[HN Gopher] Silent Data Corruptions at Scale
       ___________________________________________________________________
        
       Silent Data Corruptions at Scale
        
       Author : zdw
       Score  : 53 points
       Date   : 2021-06-12 14:49 UTC (8 hours ago)
        
 (HTM) web link (muratbuffalo.blogspot.com)
 (TXT) w3m dump (muratbuffalo.blogspot.com)
        
       | paulsutter wrote:
       | Perhaps run a complex "idle process" that exercises the major
       | functional areas of the CPU and can detect such failures so that
       | such cores/cpus can be isolated / decommissioned.
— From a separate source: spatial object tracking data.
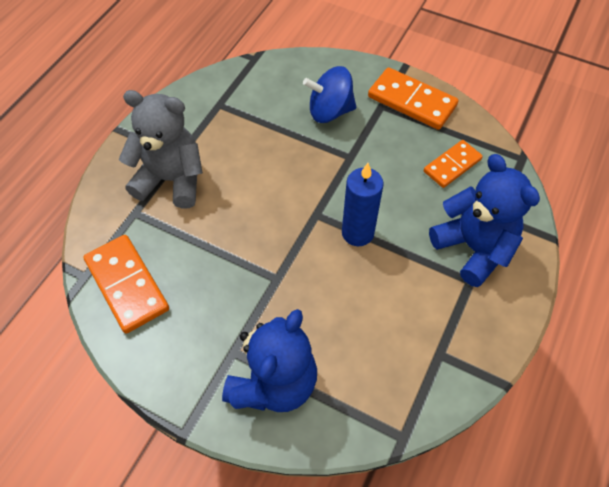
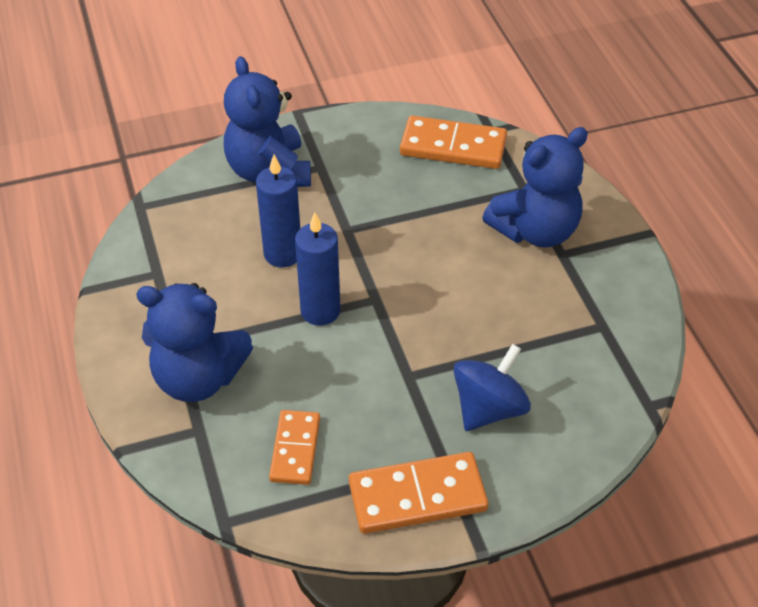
camera: 135 degrees right, 10 degrees down
grey teddy bear [119,90,203,209] -> blue teddy bear [482,127,588,248]
none -> blue candle [256,155,300,267]

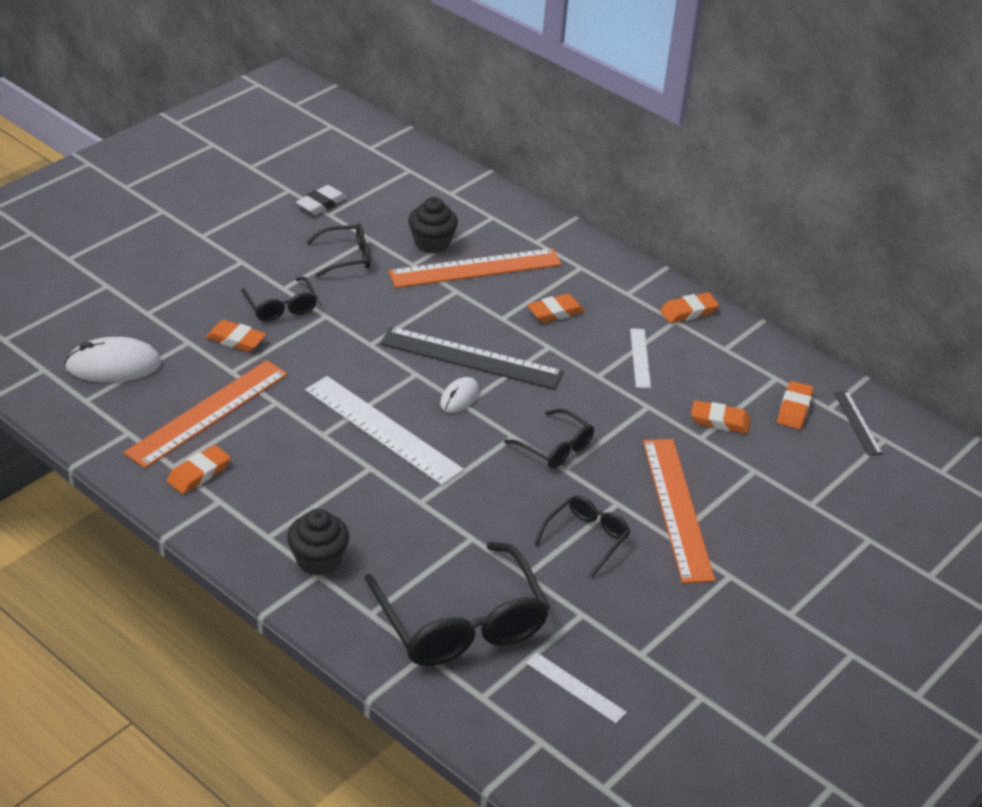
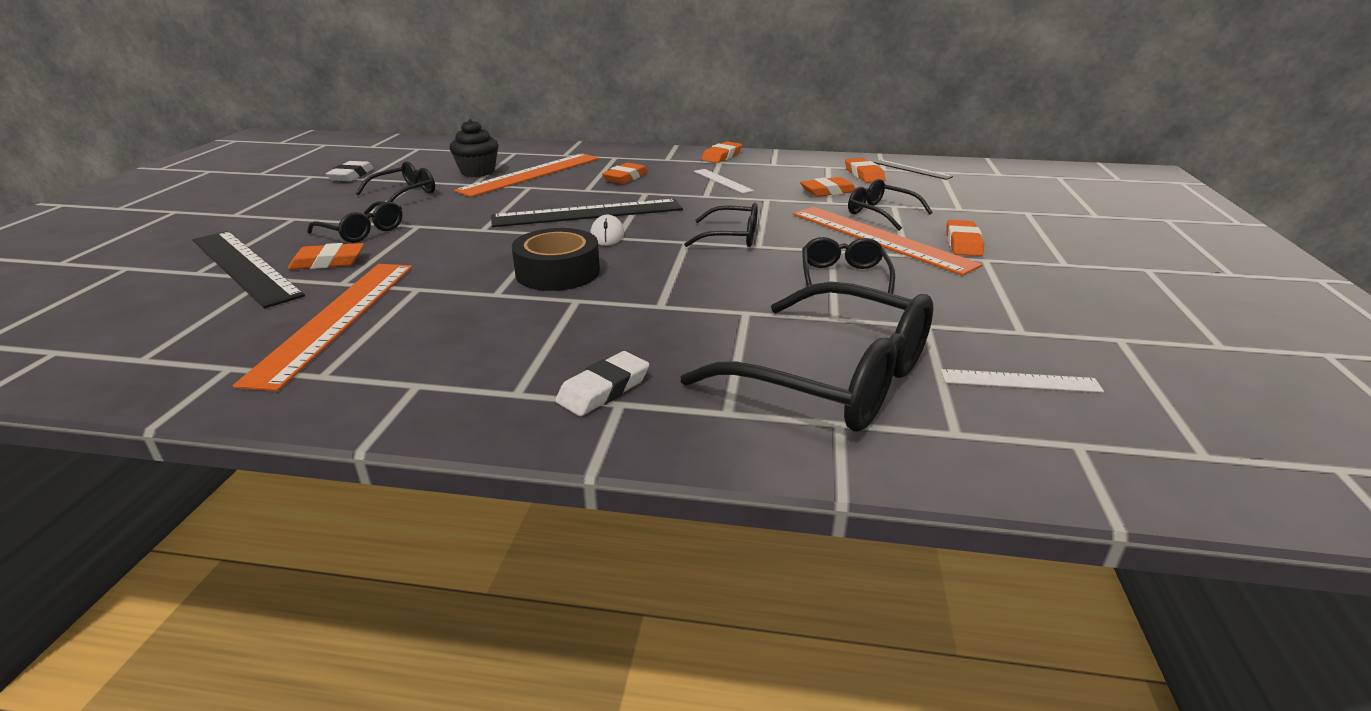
camera: 30 degrees left, 10 degrees down
white mouse [65,337,162,382] -> none
orange eraser [167,445,231,494] -> orange eraser moved to [946,220,984,256]
black cupcake [287,509,349,575] -> white eraser [555,351,649,416]
white ruler [305,376,464,485] -> black tape [512,228,600,291]
none -> black ruler [192,231,305,308]
none -> black glasses [848,179,933,231]

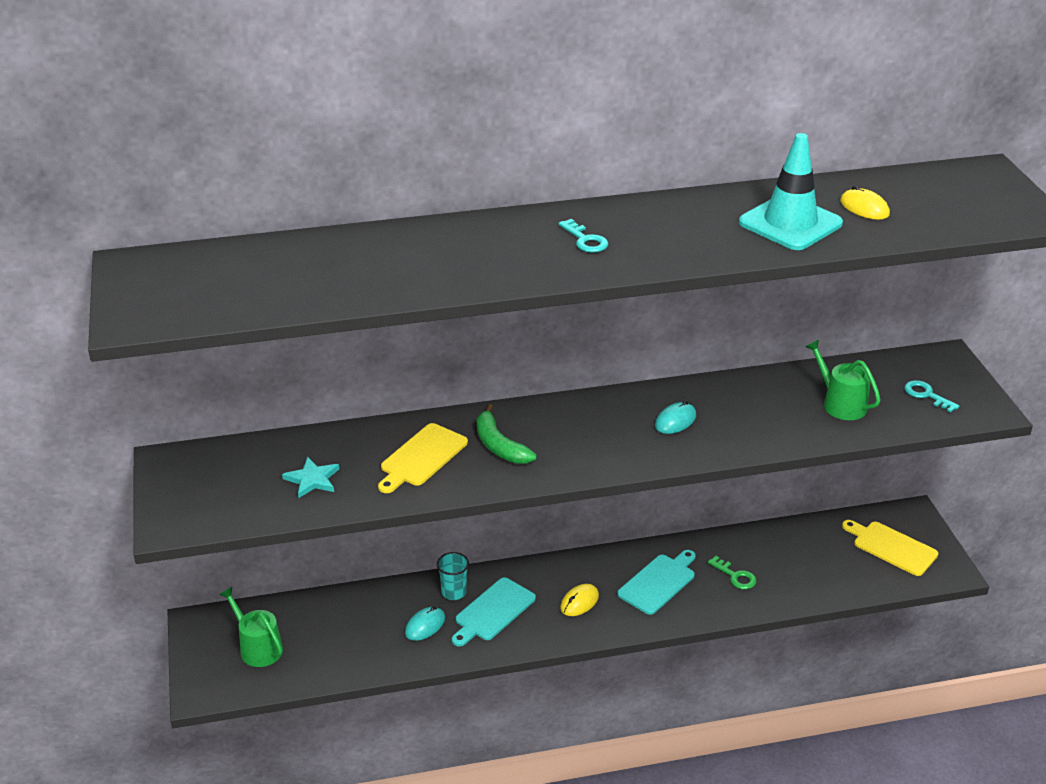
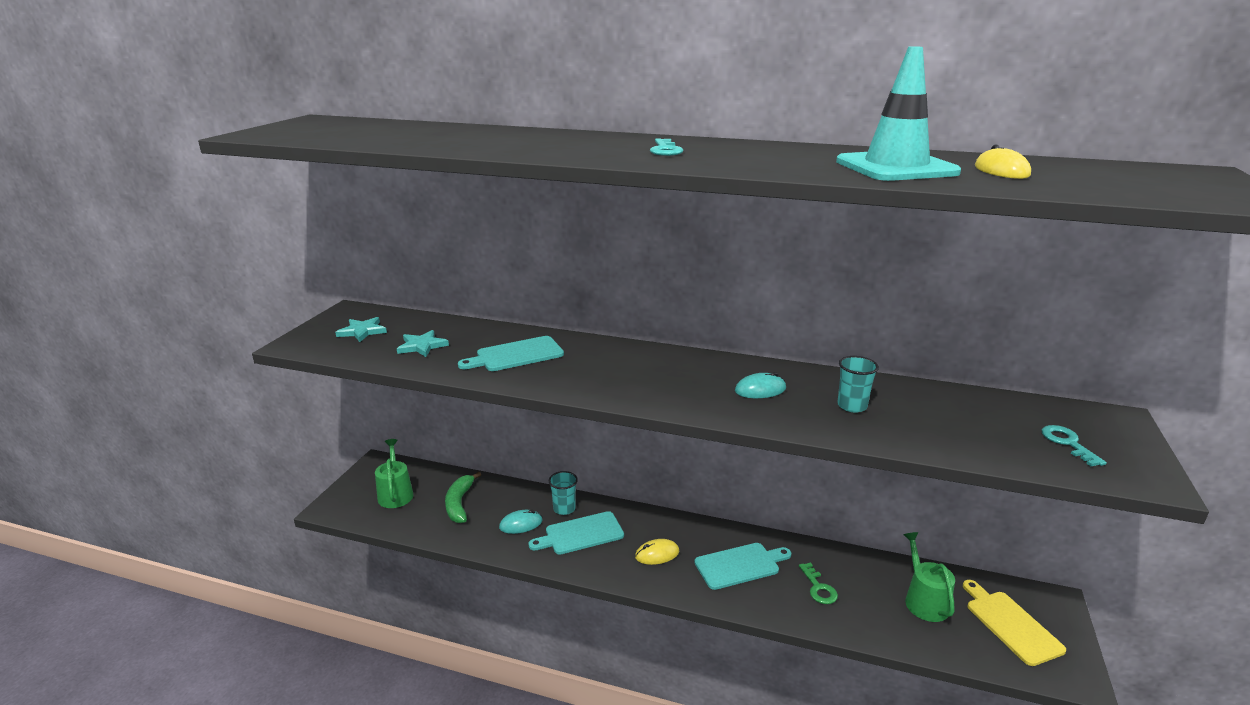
camera: 30 degrees right, 10 degrees down
yellow cutting board [378,423,468,493] -> turquoise cutting board [458,336,564,371]
green banana [477,404,537,464] -> green banana moved to [445,472,481,523]
green watering can [806,340,880,420] -> green watering can moved to [903,532,955,622]
none -> turquoise star [335,317,387,342]
none -> turquoise cup [837,356,879,413]

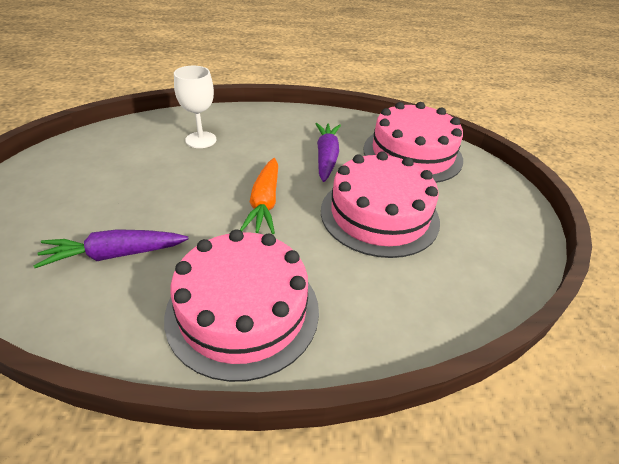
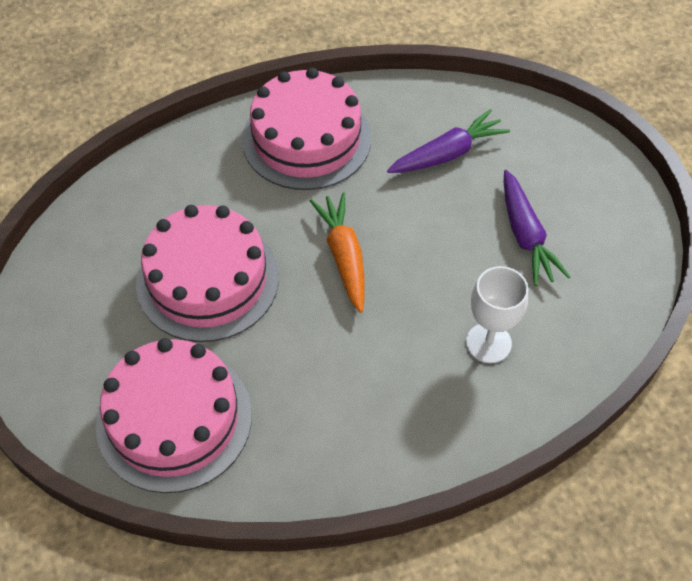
camera: 165 degrees right, 15 degrees up
purple carrot [315,123,341,182] -> purple carrot moved to [504,170,570,286]

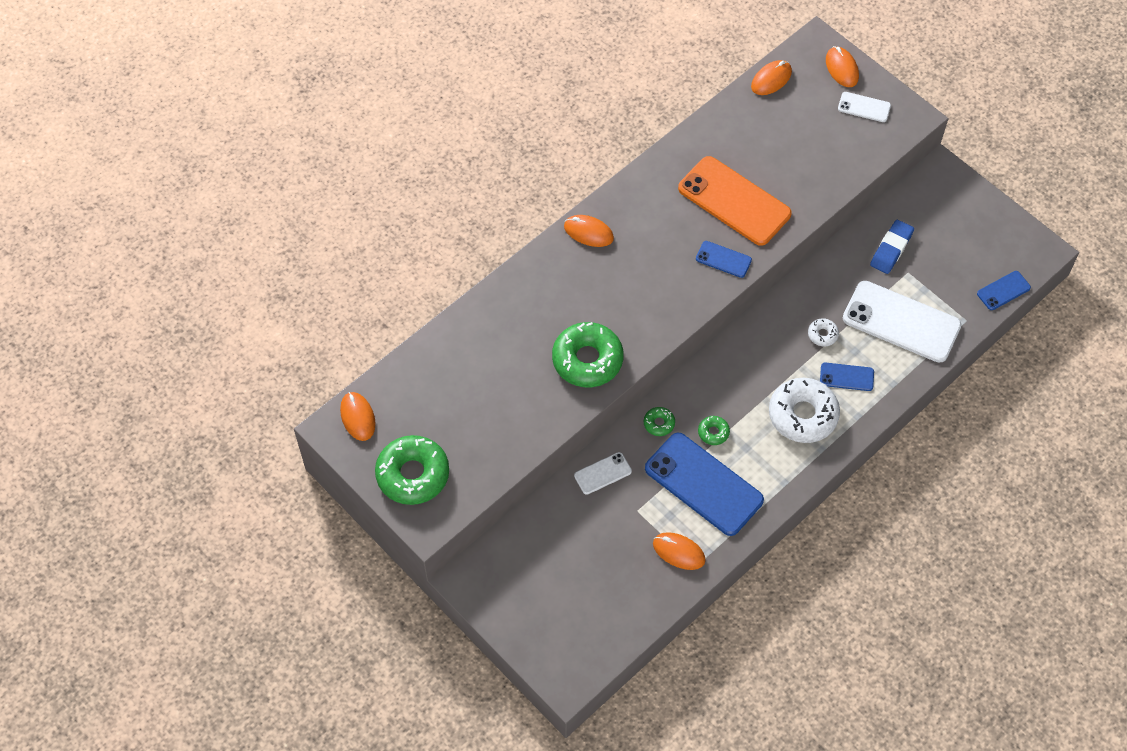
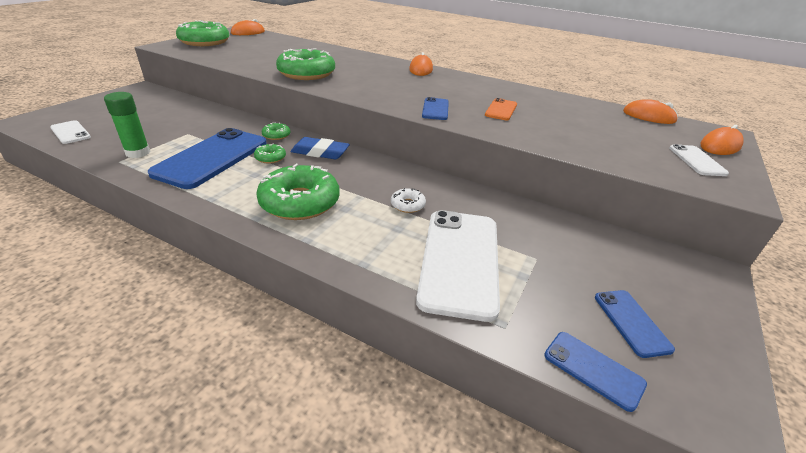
camera: 70 degrees right, 25 degrees down
white phone [574,452,632,495] -> white phone moved to [50,120,91,144]
orange mouse [653,532,706,570] -> green glue stick [104,92,151,158]
orange phone [678,156,792,246] -> orange phone [485,98,517,120], size x0.47
white donut [769,378,840,443] -> green donut [256,164,340,220]
blue phone [820,362,874,391] -> blue phone moved to [595,290,675,358]
blue eraser [870,220,914,274] -> blue eraser moved to [290,137,350,159]

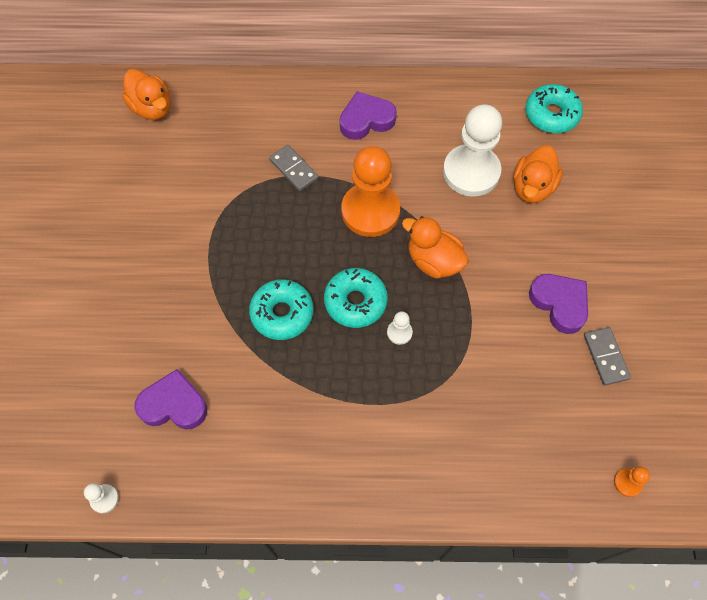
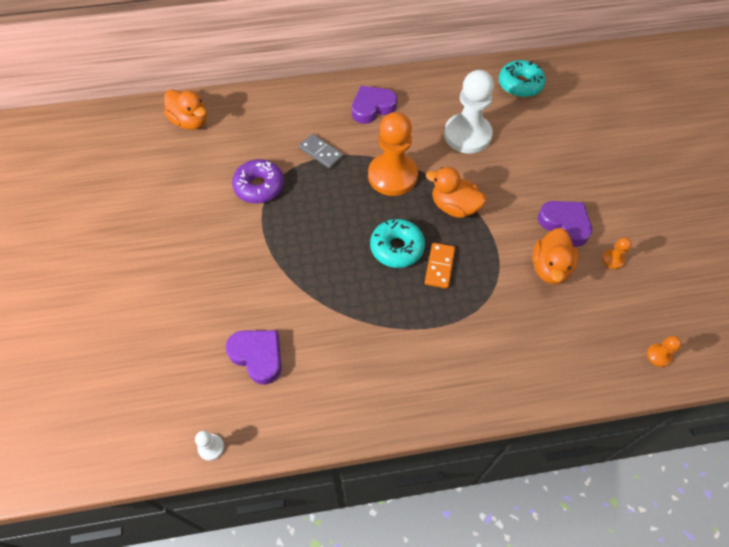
camera: 10 degrees left, 5 degrees down
purple heart [135,369,207,429] -> purple heart turned 45 degrees clockwise [225,330,282,385]
turquoise donut [249,279,314,340] -> none
white pawn [387,311,413,345] -> orange domino [425,243,455,289]
orange duck [514,145,563,203] -> orange duck moved to [533,228,578,284]
grey domino [584,327,631,385] -> orange pawn [602,237,632,269]
none -> purple donut [232,159,284,203]

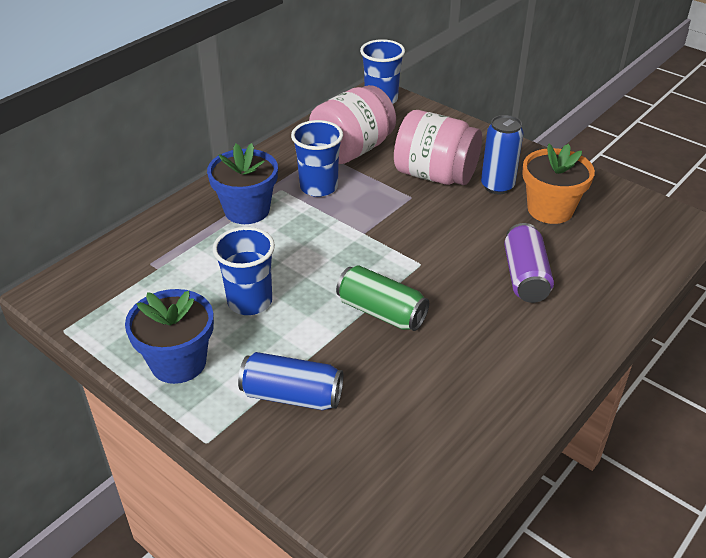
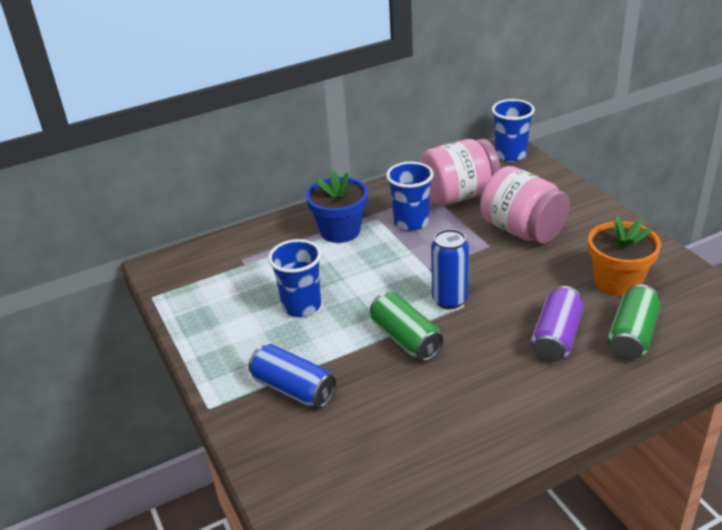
camera: 25 degrees right, 5 degrees down
blue flower pot [125,289,214,384] -> none
blue can [481,115,524,194] -> blue can moved to [431,229,469,309]
none -> green can [607,284,661,360]

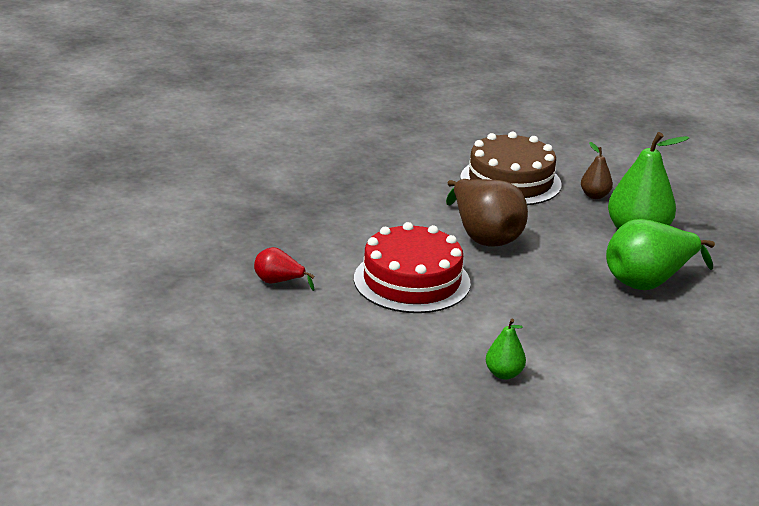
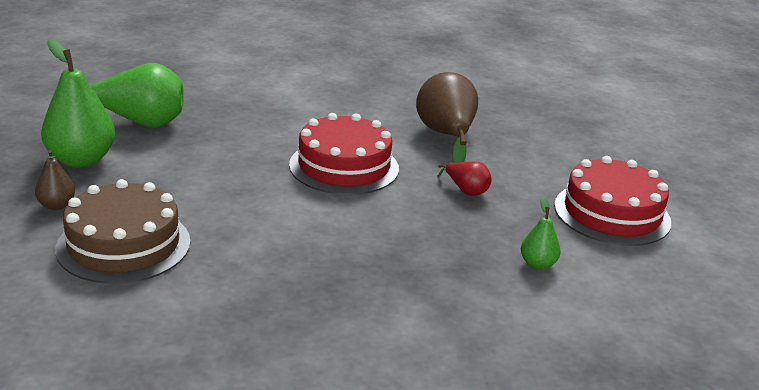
camera: 160 degrees left, 0 degrees up
brown pear [446,179,528,247] -> brown pear moved to [416,72,478,163]
green pear [486,319,526,380] -> green pear moved to [521,197,561,270]
none -> red cake [554,156,671,246]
Really should
       | be part of Linux
       | 
       | Anyone know of a suitable program for such a process?
        
         | makomk wrote:
         | The general reckoning seems to be that it wouldn't be possible
         | to write such a program without internal knowledge available
         | only to the CPU manufacturer, and maybe not even then - modern
         | CPUs are too complicated and have too much stuff going on
         | that's not under direct control of the software running on
         | them,
        
         | imperialdrive wrote:
         | This article is a little scary to me, and your idea/solution
         | sounds pretty clever!
        
         | ot wrote:
         | I would assume that most large fleets have background periodic
         | tasks that perform basic self-checks (the fleets I know about
         | certainly do).
         | 
         | Using "idle" cycles is not a great idea though:
         | 
         | - They may seem "free", but in fact you would end up using more
         | power: CPU turns itself off during idle time, and you'd replace
         | that with an intensive process. Power (and, as a consequence,
         | cooling) is one of the main costs of a data center.
         | 
         | - Machines that are properly utilized (close to 100% CPU
         | utilization) would get less coverage, and those are the ones
         | that need it the most.
         | 
         | So it is better to allocate a certain percentage of your CPU
         | budget to self checks, based on risk and sensitivity of the
         | tests. And have some easy way to put a machine under stress
         | testing if it is suspected of having rare memory or CPU errors.
        
         | kevingadd wrote:
         | There are a few game engines that do this while running to
         | detect bad hardware. The resulting 'bad hardware flag' is
         | tracked and forwarded in crash reports to help sort them out
         | from the 'real' crash reports (caused by bugs), and the
         | information is also shown to the user when they hit an issue
         | ('you seem to have bad RAM', etc). It'd be cool to see this
         | turned into a reusable library that could be included by
         | various types of software that is more likely to be impacted by
         | bad hardware and can afford to burn a little cpu/gpu while it's
         | running - you wouldn't want it in background services, but a
         | game or high performance server app might be able to justify
         | it.
        
         | anotherhue wrote:
         | zfs scrub might be compelling.
        
         | willvarfar wrote:
         | There are programs, used for testing and "fuzzing" compilers,
         | that generate random programs based on a seed.
         | 
         | When a node runs a random program, it doesn't know if the
         | output is correct. But it could report the seed and result to a
         | central database.
         | 
         | Then, if you had a several nodes, and two nodes ran the same
         | seed and got different output, that would mean something was
         | wrong and needed investigation.
         | 
         | There are also programs for reducing such programs down to a
         | minimum test case. So once a discrepancy is found, it can be
         | reduced to some small program that recreates it.
         | 
         | I once worked on a compiler backend and a CI job generated
         | random C programs and compared x86 output. against the novel
         | cpu simulator. Any discrepancies found were auto reduced by
         | these tools and then a ticket was automatically created. Lots
         | of our bugs were found and fixed this way.
         | 
         | (My memory is we used C-reduce for the reductions. I can't
         | remember the tool we used for generating the test programs, but
         | there are several.)
        
       | hermitcrab wrote:
       | I thought this was going to be about the UK government.
        
       | jboggan wrote:
       | As someone building numerous Spark workloads this is quite
       | concerning.
        
       | TazeTSchnitzel wrote:
       | > introduce more [...] asserts statements
       | 
       | I agree that's a good idea, but don't people usually disable
       | asserts in production?
        
       ___________________________________________________________________
       (page generated 2021-06-12 23:01 UTC)